Documentfragment:

Waterschap Limburg diep door het stof in bestuursaffaire Frenken
In november 2021 stapte akkerbouwer Har Frenken uit Neer op als dagelijks bestuurslid bij het WL. Een integriteitsonderzoek dat naar het bestuurslid uit Neer werd uitgevoerd en een integriteitsmelding die hij zelf deed tegen voorzitter en dijkgraaf Patrick van der Broeck, zorgden uiteindelijk voor een onmogelijke samenwerking binnen het dagelijks bestuur (DB) van WL.
Grondaankoop
De aankoop van een landbouwperceel van zeven hectare, in het kader van een landinrichtingsproject door de echtgenote van Frenken in voorjaar 2021 zorgde voor een onwerkbare situatie in het DB van WL. Reden was dat achteraf duidelijk werd dat het WL in alle stilte ook haar oog op dit perceel had laten vallen. In een verklaring aan het AB stelde Frenken in november 2021 dat hij vóór de aankoop had onderzocht of hij met de aankoop het WL niet in de wielen zou rijden. WL had geen interesse, luidde het antwoord. In diezelfde periode adviseerde Frenken dijkgraaf Patrick van der Broeck om het opdrachtgeverschap met betrekking tot het Loobeek-onderzoek niet op zich te nemen. Frenken wees Van der Broeck op het feit dat hij zowel als wethouder als gedeputeerde was betrokken bij de grondtransacties met de familie Loonen in het Loobeekdal in Venray. Dit zou kunnen leiden tot belangenverstrengeling, waarschuwde Frenken. De dijkgraaf legde deze waarschuwing naast zich neer.

Aangeleverd materiaal:
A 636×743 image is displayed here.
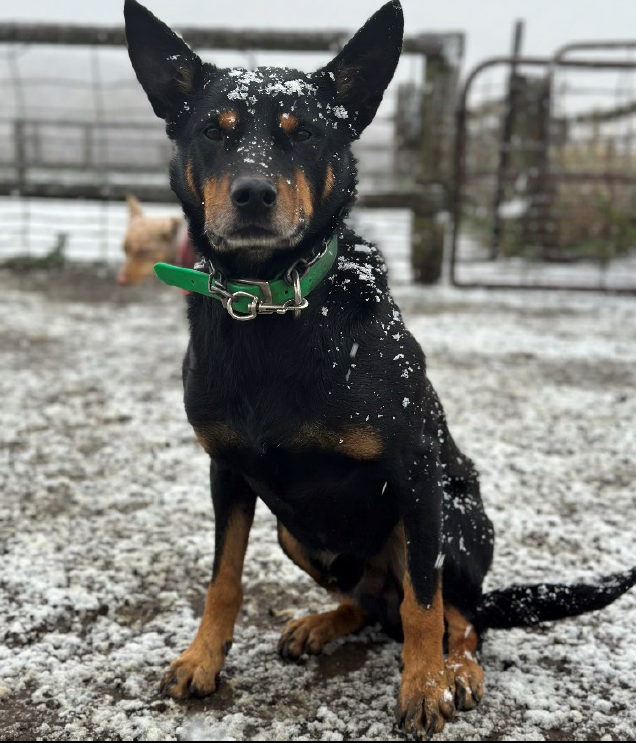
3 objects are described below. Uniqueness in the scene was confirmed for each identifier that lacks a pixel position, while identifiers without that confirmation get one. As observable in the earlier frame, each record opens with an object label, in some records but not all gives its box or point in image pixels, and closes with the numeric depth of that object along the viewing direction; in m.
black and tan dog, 1.71
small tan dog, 6.02
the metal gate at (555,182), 7.48
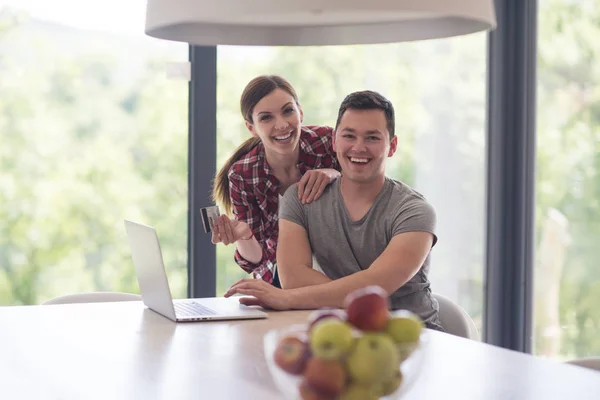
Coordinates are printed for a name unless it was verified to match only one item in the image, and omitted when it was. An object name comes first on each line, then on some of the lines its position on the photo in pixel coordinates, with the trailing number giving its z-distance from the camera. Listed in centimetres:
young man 260
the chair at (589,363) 199
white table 158
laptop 232
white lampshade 140
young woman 314
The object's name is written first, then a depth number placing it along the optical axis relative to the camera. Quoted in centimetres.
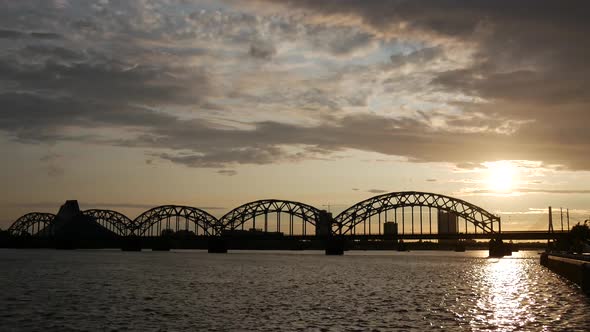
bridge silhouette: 18275
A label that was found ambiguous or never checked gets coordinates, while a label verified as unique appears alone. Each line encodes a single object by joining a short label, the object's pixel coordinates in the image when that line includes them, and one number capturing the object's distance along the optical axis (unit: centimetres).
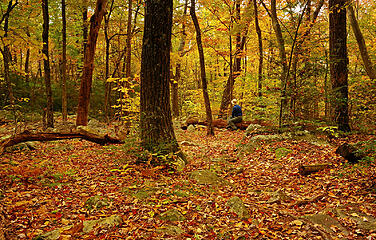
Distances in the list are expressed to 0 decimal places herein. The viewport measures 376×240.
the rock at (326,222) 289
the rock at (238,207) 337
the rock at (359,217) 288
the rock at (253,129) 863
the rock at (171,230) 276
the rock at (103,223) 265
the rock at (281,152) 614
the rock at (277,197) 393
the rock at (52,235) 231
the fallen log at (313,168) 485
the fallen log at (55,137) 482
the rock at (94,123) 1350
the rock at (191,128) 1283
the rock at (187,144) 865
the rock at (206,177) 482
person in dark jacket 1230
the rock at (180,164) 506
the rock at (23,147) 589
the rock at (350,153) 425
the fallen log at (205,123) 1351
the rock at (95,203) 318
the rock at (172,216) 309
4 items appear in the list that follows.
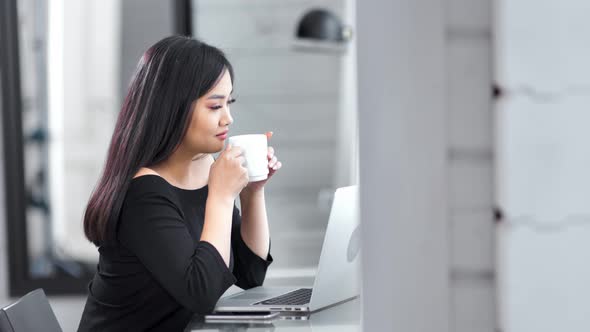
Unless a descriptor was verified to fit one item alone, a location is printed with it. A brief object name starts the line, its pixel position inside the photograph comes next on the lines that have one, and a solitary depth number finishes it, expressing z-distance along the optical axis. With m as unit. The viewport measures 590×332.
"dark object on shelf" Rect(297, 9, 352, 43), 5.24
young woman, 3.26
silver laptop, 3.19
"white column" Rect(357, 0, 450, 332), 1.57
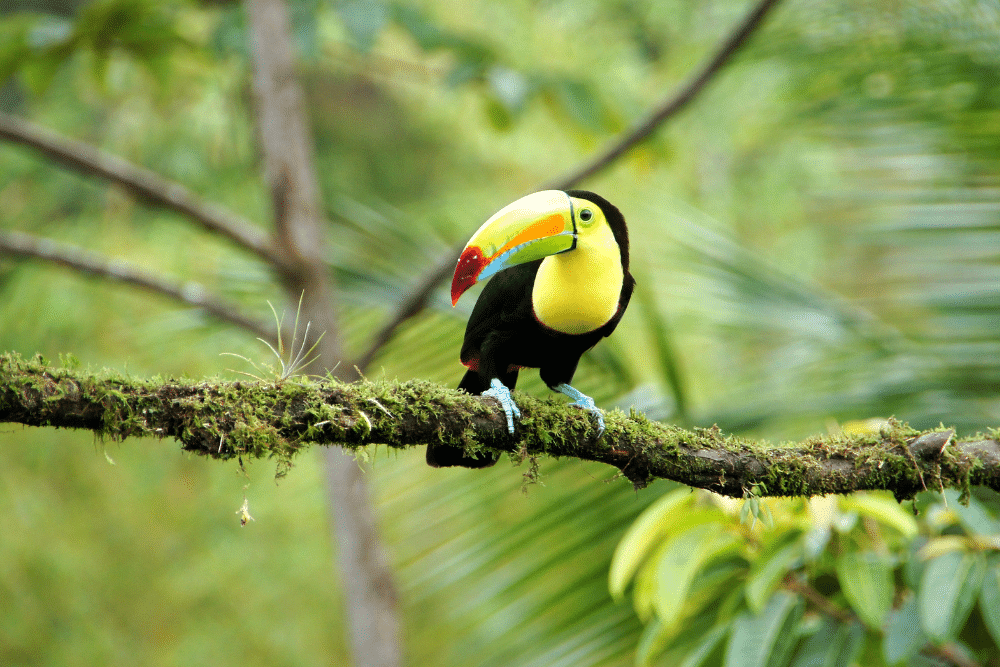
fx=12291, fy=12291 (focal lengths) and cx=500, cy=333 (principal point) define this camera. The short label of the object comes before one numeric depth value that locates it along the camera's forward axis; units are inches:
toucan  411.6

Opdrachten:
a - Schrijf uit het artikel over de bestuursaffaire Frenken de tekst over tussen "Waterschap Limburg diep" en "(DB) van WL.", beide inbegrepen.
b - Hoe groot was volgens het artikel over de bestuursaffaire Frenken het landbouwperceel dat zijn echtgenote in het voorjaar van 2021 kocht?
c - Schrijf het artikel over de bestuursaffaire Frenken verder vanaf de laatste zin.

Antwoorden:
a -
Waterschap Limburg diep door het stof in bestuursaffaire Frenken
In november 2021 stapte akkerbouwer Har Frenken uit Neer op als dagelijks bestuurslid bij het WL. Een integriteitsonderzoek dat naar het bestuurslid uit Neer werd uitgevoerd en een integriteitsmelding die hij zelf deed tegen voorzitter en dijkgraaf Patrick van der Broeck, zorgden uiteindelijk voor een onmogelijke samenwerking binnen het dagelijks bestuur (DB) van WL.

b - Zeven hectare.

c -
Onderzoek
Om meer duidelijkheid te krijgen over de ontstane situatie en de aantijgingen nam het AB het bureau Governance & Integrity Nederland in de arm. Frans Geraedts van dit onderzoeksbureau constateert in zijn verslag dat Har Frenken op drie punten niet fatsoenlijk is behandeld. Zo had Frenken goede redenen om de dijkgraaf te adviseren het opdrachtgeverschap met betrekking tot het Loobeek-onderzoek niet op zich te nemen. Zijn ‘gelijk’ is echter niet erkend en gewaardeerd, zelfs niet achteraf. Over de grondaankoop is Geraedts ook heel duidelijk: „De eerste en meest belangrijke conclusie had moeten zijn dat het onderzoek naar deze grondtransactie geen enkele aanwijzing had opgeleverd dat Frenken zijn positie zou hebben misbruikt. Wat volgens Geraedts Frenken wel kan worden aangerekend is dat hij onvoldoende heeft gedaan om de schijn van belangenverstrengeling te voorkomen. Een gebrekkige integriteit-infrastructuur bij WL is in dat kader een reden voor een verminderde verwijtbaarheid. Geraedts onderstreept dat Frenken uitgebreid de gelegenheid had moeten krijgen om ten overstaan van het AB zijn visie op het grond onderzoek en de conclusies te verwoorden. Frenken heeft daarvoor echter geen ruimte gekregen. Met betrekking tot het Loobeek-onderzoek is Geraedts het met Frenken eens dat dijkgraaf Van de Broeck er verstandig aan had gedaan om het opdrachtgeverschap van dit onderzoek bij een ander DB-lid neer te leggen.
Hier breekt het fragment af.